Essendo il pesce un po' difficile da reperire, durante i periodi di astinenza fanno la loro parte i prodotti caseari, in particolare il
pecorino romano è una delle prime DOP concesse ai formaggi e che al 90% viene prodotto in Sardegna. Se ne fa un uso abbondante in diversi piatti, in particolare nella
trippa alla romana.
La
mozzarella di bufala è molto diffusa nel basso Lazio, così come la
provatura, formaggio a pasta filante.
La
ricotta si ritrova soprattutto nei dolci, soprattutto quelli legati alla tradizione giudaica.

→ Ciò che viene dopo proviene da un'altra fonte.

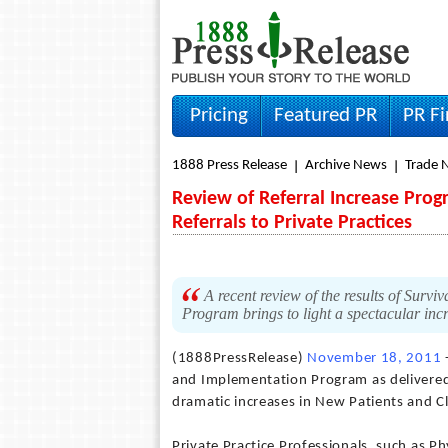
Pricing
Featured PR
PR F
1888 Press Release
Archive News
Trade 
Review of Referral Increase Prog
Referrals to Private Practices
A recent review of the results of Survi
Program brings to light a spectacular inc
(1888PressRelease)
November 18, 2011
-
and Implementation Program as delivered b
dramatic increases in New Patients and Cl
Private Practice Professionals, such as P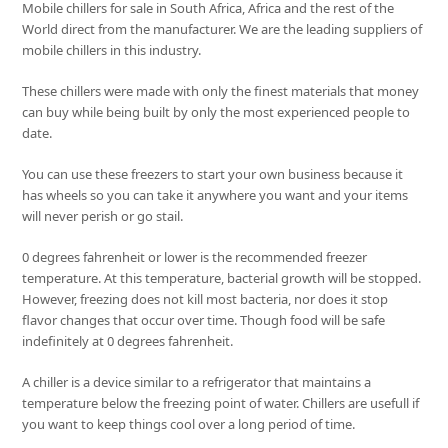
Mobile chillers for sale in South Africa, Africa and the rest of the
World direct from the manufacturer. We are the leading suppliers of
mobile chillers in this industry.
These chillers were made with only the finest materials that money
can buy while being built by only the most experienced people to
date.
You can use these freezers to start your own business because it
has wheels so you can take it anywhere you want and your items
will never perish or go stail.
0 degrees fahrenheit or lower is the recommended freezer
temperature. At this temperature, bacterial growth will be stopped.
However, freezing does not kill most bacteria, nor does it stop
flavor changes that occur over time. Though food will be safe
indefinitely at 0 degrees fahrenheit.
A chiller is a device similar to a refrigerator that maintains a
temperature below the freezing point of water. Chillers are usefull if
you want to keep things cool over a long period of time.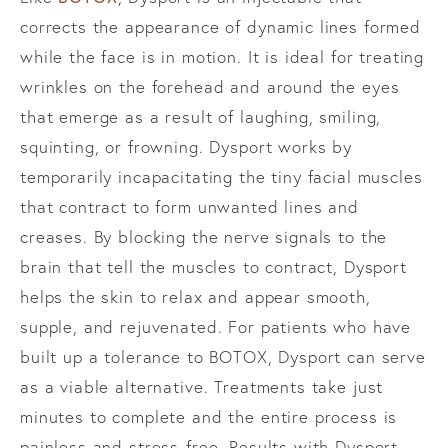
corrects the appearance of dynamic lines formed
while the face is in motion. It is ideal for treating
wrinkles on the forehead and around the eyes
that emerge as a result of laughing, smiling,
squinting, or frowning. Dysport works by
temporarily incapacitating the tiny facial muscles
that contract to form unwanted lines and
creases. By blocking the nerve signals to the
brain that tell the muscles to contract, Dysport
helps the skin to relax and appear smooth,
supple, and rejuvenated. For patients who have
built up a tolerance to BOTOX, Dysport can serve
as a viable alternative. Treatments take just
minutes to complete and the entire process is
painless and stress-free. Results with Dysport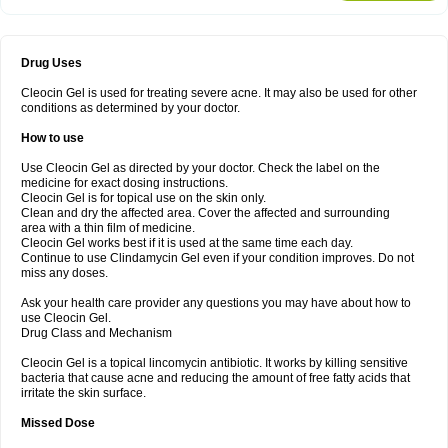
Drug Uses
Cleocin Gel is used for treating severe acne. It may also be used for other
conditions as determined by your doctor.
How to use
Use Cleocin Gel as directed by your doctor. Check the label on the
medicine for exact dosing instructions.
Cleocin Gel is for topical use on the skin only.
Clean and dry the affected area. Cover the affected and surrounding
area with a thin film of medicine.
Cleocin Gel works best if it is used at the same time each day.
Continue to use Clindamycin Gel even if your condition improves. Do not
miss any doses.
Ask your health care provider any questions you may have about how to
use Cleocin Gel.
Drug Class and Mechanism
Cleocin Gel is a topical lincomycin antibiotic. It works by killing sensitive
bacteria that cause acne and reducing the amount of free fatty acids that
irritate the skin surface.
Missed Dose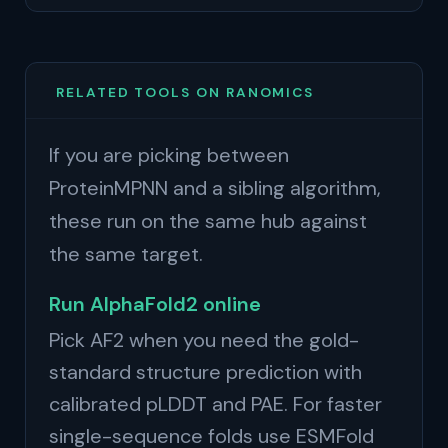
RELATED TOOLS ON RANOMICS
If you are picking between
ProteinMPNN and a sibling algorithm,
these run on the same hub against
the same target.
Run AlphaFold2 online
Pick AF2 when you need the gold-
standard structure prediction with
calibrated pLDDT and PAE. For faster
single-sequence folds use ESMFold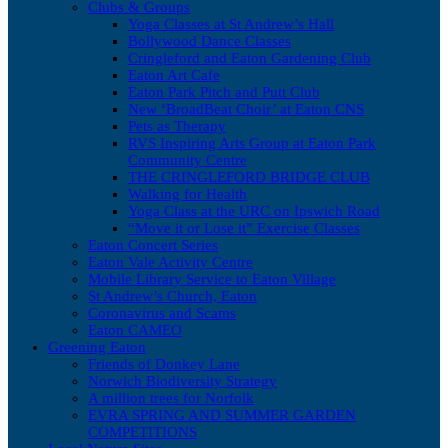
Clubs & Groups
Yoga Classes at St Andrew’s Hall
Bollywood Dance Classes
Cringleford and Eaton Gardening Club
Eaton Art Cafe
Eaton Park Pitch and Putt Club
New ‘BroadBeat Choir’ at Eaton CNS
Pets as Therapy
RVS Inspiring Arts Group at Eaton Park
Community Centre
THE CRINGLEFORD BRIDGE CLUB
Walking for Health
Yoga Class at the URC on Ipswich Road
“Move it or Lose it” Exercise Classes
Eaton Concert Series
Eaton Vale Activity Centre
Mobile Library Service to Eaton Village
St Andrew’s Church, Eaton
Coronavirus and Scams
Eaton CAMEO
Greening Eaton
Friends of Donkey Lane
Norwich Biodiversity Strategy
A million trees for Norfolk
EVRA SPRING AND SUMMER GARDEN
COMPETITIONS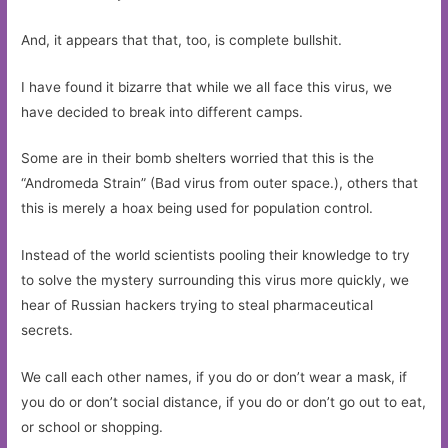
And, it appears that that, too, is complete bullshit.
I have found it bizarre that while we all face this virus, we
have decided to break into different camps.
Some are in their bomb shelters worried that this is the
“Andromeda Strain” (Bad virus from outer space.), others that
this is merely a hoax being used for population control.
Instead of the world scientists pooling their knowledge to try
to solve the mystery surrounding this virus more quickly, we
hear of Russian hackers trying to steal pharmaceutical
secrets.
We call each other names, if you do or don’t wear a mask, if
you do or don’t social distance, if you do or don’t go out to eat,
or school or shopping.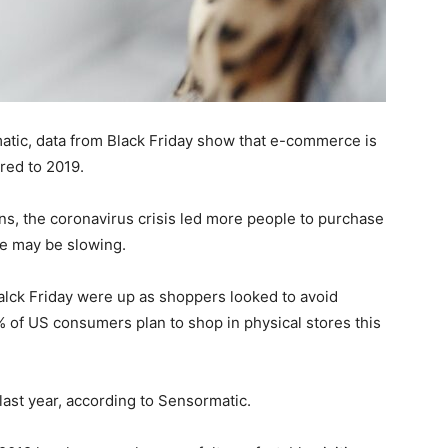
atic, data from Black Friday show that e-commerce is
red to 2019.
ns, the coronavirus crisis led more people to purchase
ce may be slowing.
 Balck Friday were up as shoppers looked to avoid
% of US consumers plan to shop in physical stores this
ast year, according to Sensormatic.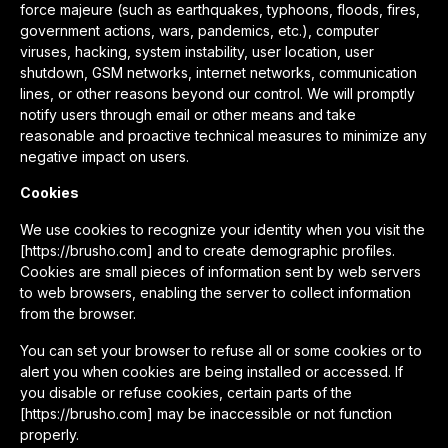
force majeure (such as earthquakes, typhoons, floods, fires,
government actions, wars, pandemics, etc.), computer
viruses, hacking, system instability, user location, user
shutdown, GSM networks, internet networks, communication
lines, or other reasons beyond our control. We will promptly
notify users through email or other means and take
reasonable and proactive technical measures to minimize any
negative impact on users.
Cookies
We use cookies to recognize your identity when you visit the
[https://brusho.com] and to create demographic profiles.
Cookies are small pieces of information sent by web servers
to web browsers, enabling the server to collect information
from the browser.
You can set your browser to refuse all or some cookies or to
alert you when cookies are being installed or accessed. If
you disable or refuse cookies, certain parts of the
[https://brusho.com] may be inaccessible or not function
properly.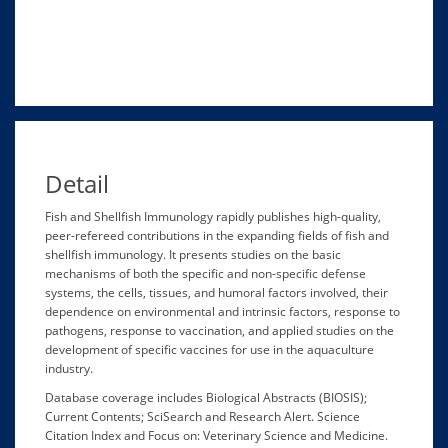
Detail
Fish and Shellfish Immunology rapidly publishes high-quality,
peer-refereed contributions in the expanding fields of fish and
shellfish immunology. It presents studies on the basic
mechanisms of both the specific and non-specific defense
systems, the cells, tissues, and humoral factors involved, their
dependence on environmental and intrinsic factors, response to
pathogens, response to vaccination, and applied studies on the
development of specific vaccines for use in the aquaculture
industry.
Database coverage includes Biological Abstracts (BIOSIS);
Current Contents; SciSearch and Research Alert. Science
Citation Index and Focus on: Veterinary Science and Medicine.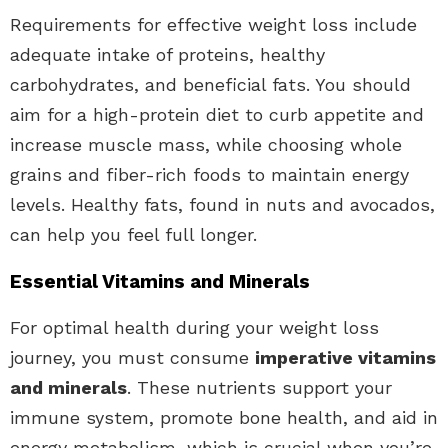
Requirements for effective weight loss include
adequate intake of proteins, healthy
carbohydrates, and beneficial fats. You should
aim for a high-protein diet to curb appetite and
increase muscle mass, while choosing whole
grains and fiber-rich foods to maintain energy
levels. Healthy fats, found in nuts and avocados,
can help you feel full longer.
Essential Vitamins and Minerals
For optimal health during your weight loss
journey, you must consume
imperative vitamins
and minerals
. These nutrients support your
immune system, promote bone health, and aid in
energy metabolism, which is crucial when you’re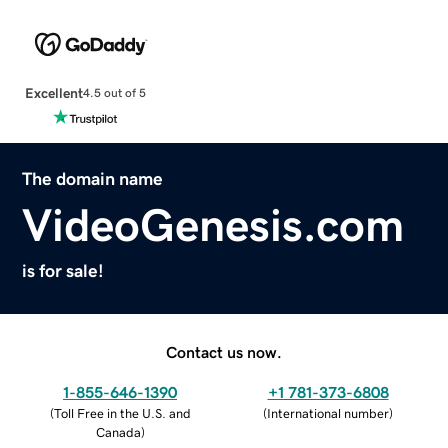
Excellent
4.5 out of 5
The domain name
VideoGenesis.com
is for sale!
Contact us now.
1-855-646-1390
+1 781-373-6808
(
Toll Free in the U.S. and
(
International number
)
Canada
)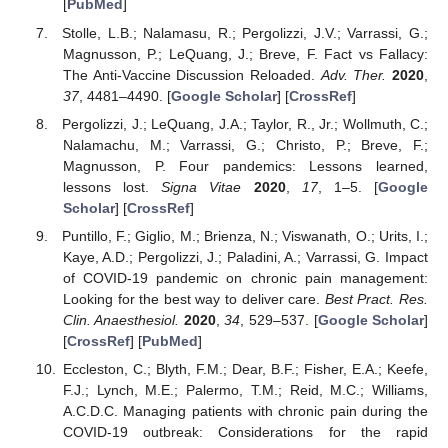
[
PubMed
]
Stolle, L.B.; Nalamasu, R.; Pergolizzi, J.V.; Varrassi, G.;
Magnusson, P.; LeQuang, J.; Breve, F. Fact vs Fallacy:
The Anti-Vaccine Discussion Reloaded.
Adv. Ther.
2020
,
37
, 4481–4490. [
Google Scholar
] [
CrossRef
]
Pergolizzi, J.; LeQuang, J.A.; Taylor, R., Jr.; Wollmuth, C.;
Nalamachu, M.; Varrassi, G.; Christo, P.; Breve, F.;
Magnusson, P. Four pandemics: Lessons learned,
lessons lost.
Signa Vitae
2020
,
17
, 1–5. [
Google
Scholar
] [
CrossRef
]
Puntillo, F.; Giglio, M.; Brienza, N.; Viswanath, O.; Urits, I.;
Kaye, A.D.; Pergolizzi, J.; Paladini, A.; Varrassi, G. Impact
of COVID-19 pandemic on chronic pain management:
Looking for the best way to deliver care.
Best Pract. Res.
Clin. Anaesthesiol.
2020
,
34
, 529–537. [
Google Scholar
]
[
CrossRef
] [
PubMed
]
Eccleston, C.; Blyth, F.M.; Dear, B.F.; Fisher, E.A.; Keefe,
F.J.; Lynch, M.E.; Palermo, T.M.; Reid, M.C.; Williams,
A.C.D.C. Managing patients with chronic pain during the
COVID-19 outbreak: Considerations for the rapid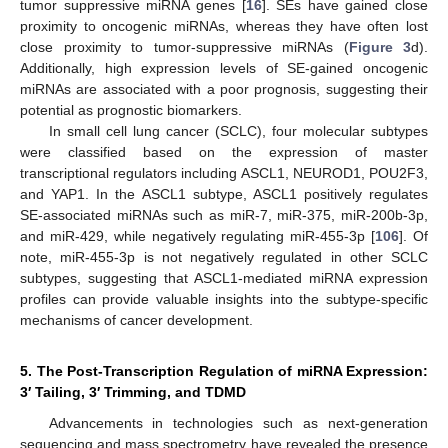
tumor suppressive miRNA genes [
16
]. SEs have gained close
proximity to oncogenic miRNAs, whereas they have often lost
close proximity to tumor-suppressive miRNAs (
Figure 3
d).
Additionally, high expression levels of SE-gained oncogenic
miRNAs are associated with a poor prognosis, suggesting their
potential as prognostic biomarkers.
In small cell lung cancer (SCLC), four molecular subtypes
were classified based on the expression of master
transcriptional regulators including ASCL1, NEUROD1, POU2F3,
and YAP1. In the ASCL1 subtype, ASCL1 positively regulates
SE-associated miRNAs such as miR-7, miR-375, miR-200b-3p,
and miR-429, while negatively regulating miR-455-3p [
106
]. Of
note, miR-455-3p is not negatively regulated in other SCLC
subtypes, suggesting that ASCL1-mediated miRNA expression
profiles can provide valuable insights into the subtype-specific
mechanisms of cancer development.
5. The Post-Transcription Regulation of miRNA Expression:
3′ Tailing, 3′ Trimming, and TDMD
Advancements in technologies such as next-generation
sequencing and mass spectrometry have revealed the presence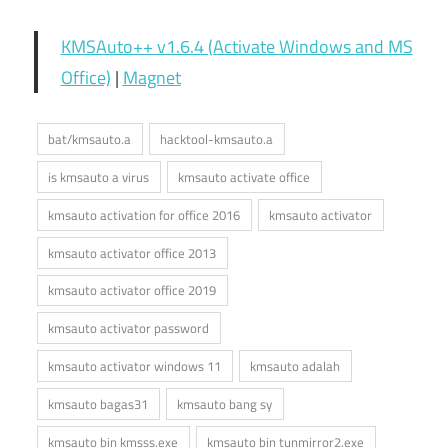
KMSAuto++ v1.6.4 (Activate Windows and MS
Office)
|
Magnet
bat/kmsauto.a
hacktool-kmsauto.a
is kmsauto a virus
kmsauto activate office
kmsauto activation for office 2016
kmsauto activator
kmsauto activator office 2013
kmsauto activator office 2019
kmsauto activator password
kmsauto activator windows 11
kmsauto adalah
kmsauto bagas31
kmsauto bang sy
kmsauto bin kmsss.exe
kmsauto bin tunmirror2.exe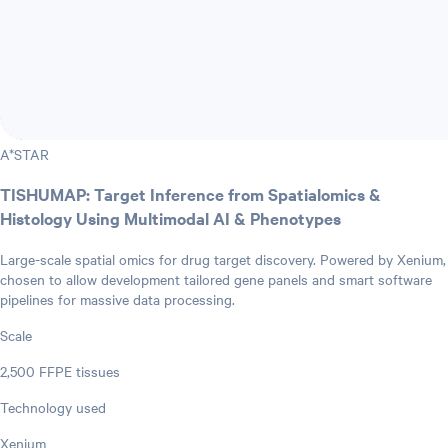
A*STAR
TISHUMAP: Target Inference from Spatialomics &
Histology Using Multimodal AI & Phenotypes
Large-scale spatial omics for drug target discovery. Powered by Xenium,
chosen to allow development tailored gene panels and smart software
pipelines for massive data processing.
Scale
2,500 FFPE tissues
Technology used
Xenium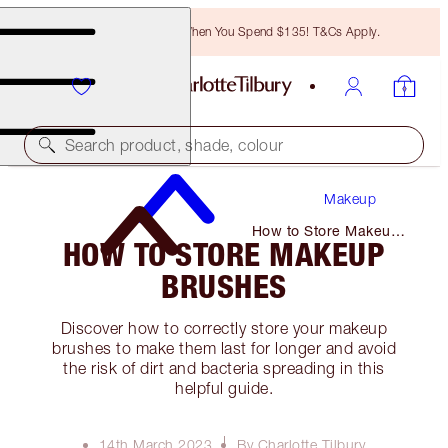
Free Bronzing Brush When You Spend $135! T&Cs Apply.
Search product, shade, colour
Makeup
How to Store Makeup
HOW TO STORE MAKEUP
Brushes
BRUSHES
Discover how to correctly store your makeup
brushes to make them last for longer and avoid
the risk of dirt and bacteria spreading in this
helpful guide.
14th March 2023
By Charlotte Tilbury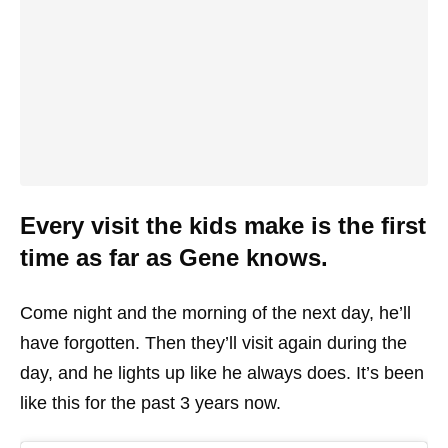
Every visit the kids make is the first
time as far as Gene knows.
Come night and the morning of the next day, he’ll
have forgotten. Then they’ll visit again during the
day, and he lights up like he always does. It’s been
like this for the past 3 years now.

A questo proposito vanno anche ricordati i fritti come il
baccalà, i
carciofi e i
supplì.
I friggitori si chiamavano "
panzanera" perché la loro canottiera non era sufficiente a coprire la grossa mole e
la pancia si anneriva con la fuliggine e col fuoco del forno a legna.
I dolci più famosi sono a pasta lievitata, ma ci sono anche i
mostaccioli, gli
straccaganasce, le
ossa
da morto. Il più famoso e tipico è il
maritozzo con la panna che deve il suo nome alla tradizione che lo voleva essere il dolce tradizionale portato dai fidanzati alle loro donne e in quelle occasioni venivano chiamati affettuosamente "maritozzi", cioè quasi mariti.